John Spenkelink was not physically abused in the days just before his execution last May 25, but he was denied many of the rights provided by law and regulations for condemned men.

Those are the basic findings of a 97-page report delivered today by a two-man investigating team appointed by Florida Gov. Robert Graham. The report was sharply critical of superintendent David Brierton as the man largely responsible for the denial of Spenkelink's rights at the Florida state prison at Raiford.

Graham has ordered Corrections Secretary Louie Wainwright to respond in writing to the report by Oct. 15.

Brierton, meanwhile, was promoted this week to the job of inspector general of the prison system.

The investigating committee consisted of Graham's inspector general, Dick Williams, and Miami attorney Irwin J. Block, an outspoken opponent of the death penalty.

The investigation was precipitated by a letter from an anonymous death row inmate to a student newspaper in Tallahassee, the Florida Flambeau. The inmate cited reports from other inmates and prison guards that Spenkelink was wrestled to the floor by guards who tried to stuff "gobs of cotton" into his rectum just before he was led to the execution chamber.

The report said there was no evidence this had happened but cited a list of other violations and irregular practices. It found that, among other things:

Spenkelink was denied the right to make a final statement.

He was refused any opportunity to talk to the press.

His mother and other female visitors were subjected to vaginal and rectal body searches before they could visit.

He was denied visits by a minister of his choice until his lawyers threatened to hold a news conference.

He was not allowed to inventory or sign an inventory of his personal property.
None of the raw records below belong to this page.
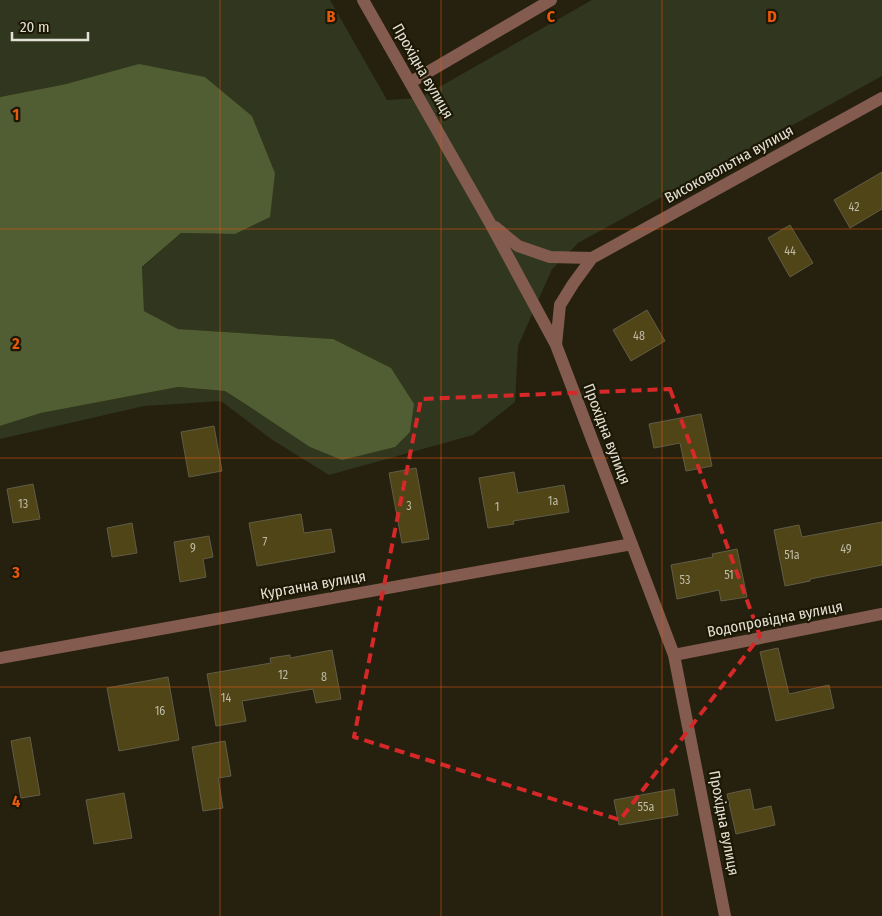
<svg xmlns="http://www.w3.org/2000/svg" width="882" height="916" font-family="'Fira Sans Condensed',sans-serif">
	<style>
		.green { fill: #30371e }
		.forest { fill: #515d32 }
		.building { fill: #504517; stroke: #615c47 }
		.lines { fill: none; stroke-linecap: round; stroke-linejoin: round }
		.minor { stroke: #845c4f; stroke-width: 12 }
		.marked { fill: none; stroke: #d62828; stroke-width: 4; stroke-dasharray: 10 6; stroke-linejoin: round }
		.grid { fill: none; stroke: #e8590c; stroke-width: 1; stroke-opacity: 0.55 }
		.labels { text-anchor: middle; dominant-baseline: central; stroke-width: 4.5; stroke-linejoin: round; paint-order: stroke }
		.number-label { font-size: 12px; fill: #bebaa6 }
		.street-label { font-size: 15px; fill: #e3e1d5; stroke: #1c1805 }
		.grid-label { font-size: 16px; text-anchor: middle; font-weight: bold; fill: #e8590c; stroke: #1c1805; stroke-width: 4.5; stroke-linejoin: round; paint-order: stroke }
	</style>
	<rect width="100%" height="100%" fill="#26210e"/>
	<path class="green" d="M0,0H330L387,100L420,98L592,0H882V76L578,243L552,269L518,346L515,402L473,435L329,475L271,439L221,401L144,406L0,439V426L41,413L178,387L225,391L256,411L333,339L178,329L144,311L142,268L181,233L235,234L275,173L252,116L205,77L66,84L0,97Z"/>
	<path class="forest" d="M139,64L205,77L252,116L275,173L270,217L235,234L181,233L142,267L144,311L178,329L333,339L391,368L414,404L410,432L395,447L342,460L310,447L256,411L225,391L178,387L41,413L0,426V97L66,84Z"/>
	<path class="building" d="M882,172V209L850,228L834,200Z
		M790,225L813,263L790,277L768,238Z
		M647,310L665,341L631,361L613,330Z
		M701,414L712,466L686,471L680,443L654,448L649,424Z
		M214,426L222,471L189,477L181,432Z
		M416,468L429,539L402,543L389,473Z
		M514,472L518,493L564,485L569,512L513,521L514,524L488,528L479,478Z
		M33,484L40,519L13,523L7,489Z
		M301,514L304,533L331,529L335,552L257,566L249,523Z
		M882,522V565L810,579V581L785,586L774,530L799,525L802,537Z
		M132,523L137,553L112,557L107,528Z
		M209,536L213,557L203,559L206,577L180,582L174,542Z
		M737,549L747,597L721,601L719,590L677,599L671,565L713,557L712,554Z
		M778,648L789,694L829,685L834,708L776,721L760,652Z
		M332,650L341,699L316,703L313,689L242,701L246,721L216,726L207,674L271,663L270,658L290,655V658Z
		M168,677L179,740L119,751L107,688Z
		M30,737L40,795L21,798L11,741Z
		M225,741L231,776L218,778L223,808L203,811L192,747Z
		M674,789L678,815L619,825L614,800Z
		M750,789L754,810L771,806L775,825L736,834L727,794Z
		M124,793L132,838L94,844L86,800Z"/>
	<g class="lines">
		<path class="minor" d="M363,0L490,223L556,345L674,655L725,916
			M411,82L551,0
			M495,227L518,246L550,257L592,258
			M556,345L560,305L573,284L592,258L882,98
			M674,655L882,614
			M0,658L632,544"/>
	</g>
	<path class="marked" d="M670,389L760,636L620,820L354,737L421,399Z"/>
	<path class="grid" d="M220,0V916M441,0V916M662,0V916M0,229H882M0,458H882M0,687H882"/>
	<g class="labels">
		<g class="number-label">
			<text x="854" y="207">42</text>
			<text x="790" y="251">44</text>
			<text x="639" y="336">48</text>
			<text x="553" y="501">1а</text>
			<text x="23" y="504">13</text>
			<text x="409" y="506">3</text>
			<text x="497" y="507">1</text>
			<text x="265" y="542">7</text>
			<text x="193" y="548">9</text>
			<text x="846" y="549">49</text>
			<text x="792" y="555">51а</text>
			<text x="729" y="575">51</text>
			<text x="685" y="580">53</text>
			<text x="283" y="675">12</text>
			<text x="324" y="677">8</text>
			<text x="226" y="698">14</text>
			<text x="160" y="711">16</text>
			<text x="646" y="807">55а</text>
		</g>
		<g class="street-label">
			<text transform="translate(423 71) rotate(60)">Прохідна вулиця</text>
			<text transform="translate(729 164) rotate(-29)">Високовольтна вулиця</text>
			<text transform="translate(607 434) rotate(69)">Прохідна вулиця</text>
			<text transform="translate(313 585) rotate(-10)">Курганна вулиця</text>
			<text transform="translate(775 619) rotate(-11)">Водопровідна вулиця</text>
			<text transform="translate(724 823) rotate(79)">Прохідна вулиця</text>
		</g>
	</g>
	<g class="grid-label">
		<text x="331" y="22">B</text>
		<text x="551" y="22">C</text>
		<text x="772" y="22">D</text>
		<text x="16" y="120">1</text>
		<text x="16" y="349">2</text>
		<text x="16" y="578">3</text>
		<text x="16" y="807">4</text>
	</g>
	<path d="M12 32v8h76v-8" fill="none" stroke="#e3e1d5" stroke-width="2.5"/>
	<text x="20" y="32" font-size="15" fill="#e3e1d5" stroke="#1c1805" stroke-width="4" paint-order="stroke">20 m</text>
</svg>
His address book, with some personal notes, was confiscated and is still missing.

The legally required autopsy was not performed.

Official witnesses were not allowed to see him brought into the execution chamber.

The committee rejected as untrue a charge that Spenkelink was gagged with adhesive tape before being led to the execution chamber.It cited the report of a witness.

The investigators also rejected reports that Spenkelink fought with guards who were trying to prepare him for execution by shaving his head and leg, or that his body was stripped, dumped into a shower stall and scrubbed before being turned over to an undertaker.